AV Mode

Want that sharp photo with a blurry background? Here is a simple, quick tutorial of using your “AV” mode on your camera to achieve those more ‘blurry’ backgrounds.

Please note: This is for an somewhat experienced photographer (no, you don’t have to be a pro, but practice helps… so don’t be afraid to try & try again. But don’t give up if you don’t get it right the first time).


First, set your camera dial (I am using a Canon in my examples, so if you shoot on a different camera, it may look different but essentially it is all the same). AV is your aperture priority mode, GET TO KNOW IT. Practice on this mode and get comfortable with it.
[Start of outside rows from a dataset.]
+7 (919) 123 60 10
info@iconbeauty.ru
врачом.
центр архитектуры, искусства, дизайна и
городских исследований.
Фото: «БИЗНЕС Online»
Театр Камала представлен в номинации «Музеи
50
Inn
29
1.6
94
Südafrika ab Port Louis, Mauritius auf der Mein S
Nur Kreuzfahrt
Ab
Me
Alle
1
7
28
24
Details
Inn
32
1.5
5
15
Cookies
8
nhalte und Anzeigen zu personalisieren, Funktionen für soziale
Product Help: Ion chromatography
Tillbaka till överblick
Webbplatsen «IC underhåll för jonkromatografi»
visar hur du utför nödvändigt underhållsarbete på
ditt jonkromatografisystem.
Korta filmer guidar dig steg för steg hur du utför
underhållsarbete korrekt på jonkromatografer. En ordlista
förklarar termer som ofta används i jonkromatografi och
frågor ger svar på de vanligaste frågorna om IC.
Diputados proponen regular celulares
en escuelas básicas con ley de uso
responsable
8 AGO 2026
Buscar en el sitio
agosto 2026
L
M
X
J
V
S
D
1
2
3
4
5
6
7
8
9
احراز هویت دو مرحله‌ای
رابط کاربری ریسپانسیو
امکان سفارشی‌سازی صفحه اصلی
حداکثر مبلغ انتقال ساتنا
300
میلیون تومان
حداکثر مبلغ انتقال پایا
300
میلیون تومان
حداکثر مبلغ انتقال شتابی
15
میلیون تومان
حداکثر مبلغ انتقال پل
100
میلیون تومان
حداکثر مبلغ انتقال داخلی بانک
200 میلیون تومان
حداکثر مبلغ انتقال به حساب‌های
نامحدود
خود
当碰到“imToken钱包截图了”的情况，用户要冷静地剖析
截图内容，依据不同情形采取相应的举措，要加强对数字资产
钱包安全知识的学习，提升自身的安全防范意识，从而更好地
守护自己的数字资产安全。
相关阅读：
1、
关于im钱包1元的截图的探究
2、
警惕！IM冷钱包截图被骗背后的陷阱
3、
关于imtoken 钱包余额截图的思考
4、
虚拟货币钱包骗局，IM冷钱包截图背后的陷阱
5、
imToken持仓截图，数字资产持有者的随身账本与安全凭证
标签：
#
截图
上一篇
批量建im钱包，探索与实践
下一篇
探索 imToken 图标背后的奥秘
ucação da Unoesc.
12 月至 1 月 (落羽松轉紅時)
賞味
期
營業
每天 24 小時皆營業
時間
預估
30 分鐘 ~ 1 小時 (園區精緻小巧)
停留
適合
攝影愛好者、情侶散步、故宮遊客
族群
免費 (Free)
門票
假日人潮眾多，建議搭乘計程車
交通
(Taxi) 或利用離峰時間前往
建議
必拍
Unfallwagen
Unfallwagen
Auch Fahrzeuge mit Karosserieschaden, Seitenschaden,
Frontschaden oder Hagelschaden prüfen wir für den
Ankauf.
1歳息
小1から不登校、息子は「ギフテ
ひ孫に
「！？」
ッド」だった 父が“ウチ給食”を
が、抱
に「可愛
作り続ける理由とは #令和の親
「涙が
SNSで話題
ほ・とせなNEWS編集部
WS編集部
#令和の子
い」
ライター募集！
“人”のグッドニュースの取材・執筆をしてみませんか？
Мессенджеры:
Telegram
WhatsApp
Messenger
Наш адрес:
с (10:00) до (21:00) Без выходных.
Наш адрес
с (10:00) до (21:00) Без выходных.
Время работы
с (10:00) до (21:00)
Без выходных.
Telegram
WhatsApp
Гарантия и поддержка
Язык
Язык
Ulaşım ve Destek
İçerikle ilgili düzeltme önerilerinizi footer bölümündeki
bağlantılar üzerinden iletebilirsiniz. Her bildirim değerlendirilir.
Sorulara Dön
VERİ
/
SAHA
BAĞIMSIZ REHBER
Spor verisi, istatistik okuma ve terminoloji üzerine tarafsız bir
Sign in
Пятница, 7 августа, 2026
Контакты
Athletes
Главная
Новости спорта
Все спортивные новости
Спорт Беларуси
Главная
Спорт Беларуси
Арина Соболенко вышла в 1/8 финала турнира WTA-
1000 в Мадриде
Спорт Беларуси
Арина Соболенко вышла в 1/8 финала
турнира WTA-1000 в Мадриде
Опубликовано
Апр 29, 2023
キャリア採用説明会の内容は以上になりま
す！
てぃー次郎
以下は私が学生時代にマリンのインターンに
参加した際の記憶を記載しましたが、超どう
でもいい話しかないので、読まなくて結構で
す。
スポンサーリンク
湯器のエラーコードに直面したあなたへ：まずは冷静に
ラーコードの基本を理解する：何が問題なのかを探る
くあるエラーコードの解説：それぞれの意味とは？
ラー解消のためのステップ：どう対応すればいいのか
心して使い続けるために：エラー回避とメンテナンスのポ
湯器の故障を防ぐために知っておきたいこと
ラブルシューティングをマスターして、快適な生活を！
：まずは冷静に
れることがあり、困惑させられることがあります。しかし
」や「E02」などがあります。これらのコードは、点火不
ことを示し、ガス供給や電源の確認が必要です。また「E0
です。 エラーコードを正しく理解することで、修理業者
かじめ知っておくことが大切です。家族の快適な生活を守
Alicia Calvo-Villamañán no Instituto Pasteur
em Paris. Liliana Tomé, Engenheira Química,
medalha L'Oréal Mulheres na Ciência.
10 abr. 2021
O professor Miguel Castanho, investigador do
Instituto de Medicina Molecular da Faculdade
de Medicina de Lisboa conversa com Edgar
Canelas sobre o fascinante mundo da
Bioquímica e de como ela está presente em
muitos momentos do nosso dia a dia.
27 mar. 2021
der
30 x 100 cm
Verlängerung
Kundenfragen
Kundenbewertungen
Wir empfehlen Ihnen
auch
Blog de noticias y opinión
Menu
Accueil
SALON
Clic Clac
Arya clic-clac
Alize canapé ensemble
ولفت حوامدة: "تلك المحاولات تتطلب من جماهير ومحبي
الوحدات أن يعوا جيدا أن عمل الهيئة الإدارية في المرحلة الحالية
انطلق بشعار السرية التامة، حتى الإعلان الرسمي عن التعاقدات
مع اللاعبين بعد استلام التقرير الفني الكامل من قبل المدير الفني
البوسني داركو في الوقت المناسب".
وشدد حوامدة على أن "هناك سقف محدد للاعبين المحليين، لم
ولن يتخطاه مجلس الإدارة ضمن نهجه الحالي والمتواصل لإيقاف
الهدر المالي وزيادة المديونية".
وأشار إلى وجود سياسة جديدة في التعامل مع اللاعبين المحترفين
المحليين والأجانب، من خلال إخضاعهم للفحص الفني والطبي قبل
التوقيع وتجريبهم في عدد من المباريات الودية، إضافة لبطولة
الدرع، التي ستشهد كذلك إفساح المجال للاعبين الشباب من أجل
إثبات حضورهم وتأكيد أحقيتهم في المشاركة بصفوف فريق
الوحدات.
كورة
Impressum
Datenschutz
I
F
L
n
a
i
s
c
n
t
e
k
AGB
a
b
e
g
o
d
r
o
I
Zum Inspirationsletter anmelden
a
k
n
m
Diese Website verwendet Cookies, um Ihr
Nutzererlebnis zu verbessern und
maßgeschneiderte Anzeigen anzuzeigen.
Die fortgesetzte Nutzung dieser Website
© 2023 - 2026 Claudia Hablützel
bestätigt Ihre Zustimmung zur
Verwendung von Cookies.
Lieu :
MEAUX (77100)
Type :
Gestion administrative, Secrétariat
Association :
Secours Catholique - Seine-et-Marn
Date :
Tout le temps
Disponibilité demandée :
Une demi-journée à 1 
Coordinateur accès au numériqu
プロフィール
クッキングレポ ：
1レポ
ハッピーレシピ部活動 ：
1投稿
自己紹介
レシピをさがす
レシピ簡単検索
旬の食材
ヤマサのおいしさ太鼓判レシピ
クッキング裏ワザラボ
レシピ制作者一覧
I shoot in AV and Manual mode all the time, I never shoot in Auto (but that’s me and I love telling my camera what to do).

PRACTICE, and keep practicing. This is what is so great about digital photography, you have endless amounts of shots… no film that you will run out of and you can check your work immediately and adjust accordingly (to your desire). Your f/stop is how much light you are allowing into your lens (the higher the f/stop the less light you are letting in). The ISO is pretty much like your film speed… remember the days of buying 400 speed film? 200 speed was for outdoor use, 400 was a good speed for average every day stuff (a little daytime indoor and okay for outdoor too), then there was 800 and up, used for darker situations. In my opinion,  the easiest way to look at ISO and understand it is to think of the film days,… the lower the ISO setting, like 100, 200, 250… the less light you need: best for outdoor, sunlit areas. ISO of 400-600, afternoon shots, or daytime indoor shots with natural light being used. ISO of 800 and up, you need more light (and you already have your f/stop wide open). Learning to shoot in “P” mode is the very first step toward manual photography. “P” mode is your ISO. If you aren’t there yet, I highly recommend coming back to this tutorial once you are comfortable in using at least that setting. 

AV mode is almost manual mode. The camera is still doing some of the work for you, controlling your shutter speed.  I also recommend metering, however that can be another lesson in itself.

Don’t give up, practice and find your own style.  Most of all, HAVE FUN!